Il murmura : « Tu fais mal... Mais tu me l'as enfin avoué. » Ingénue elle demanda quoi. Alors touché il dit avec une fierté manifeste : « Que toi aussi, tu m'aimais. Tu ne me l'as jamais dit avant. » Hilda se crispa. Puis elle se relâcha. Beaucoup crièrent des félicitations : « Mais mariez-vous ! Qu'attendez-vous ! Des enfants ! Nous voulons des enfants ! » Quelques secondes après, non sans avoir déclaré forfait tous les deux, ils remontaient et gagnaient leur place au sein de leur groupe. Eleanor se sentait tellement heureuse. Ils semblaient plus proches que jamais. A un moment, dans ce bonheur retrouvé et reconstruit, Hilda questionna son homme : « Quand même... J'ai été impressionnée tu sais. Que tu décides de me combattre pour mon honneur et par amour. Tu es d'une noblesse d'âme rare... » Perdu dans l'allégresse et les grâces de sa belle, il se laissa aller à une honnêteté dangereuse : « Je n'ai jamais eu l'intention de me battre. Je me serai arrêté et aurai abandonné tu sais... Je voulais simplement que tu admettes que tu m'aimes aussi. » Un bruit sec s'ensuivit.
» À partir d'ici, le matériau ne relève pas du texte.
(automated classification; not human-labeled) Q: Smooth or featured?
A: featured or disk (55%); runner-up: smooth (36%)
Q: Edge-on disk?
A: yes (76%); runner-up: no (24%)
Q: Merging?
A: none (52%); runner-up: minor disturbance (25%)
L'autre côté de son visage rougissait et Hilda se rapprochait d'Eleanor. Yoroi s'approcha de Friedrich : « Mais que lui as-tu dit ? » Il lui expliqua. Son ami s'esclaffa et lui tenant amicalement l'épaule lui lâcha non sans ironie : « Il est des choses que la raison ne peut entendre mon ami... Tu apprendras que toute vérité n'est pas bonne à dire. Cependant fais-moi confiance, tu ne l'attendras pas longtemps. » Certes Hilda ne changerait guère et ses gifles avaient le rude gout amer du cuir sur la peau. Pourtant il savait parfaitement que ce jour-là, la victoire lui appartenait, entière et pour longtemps.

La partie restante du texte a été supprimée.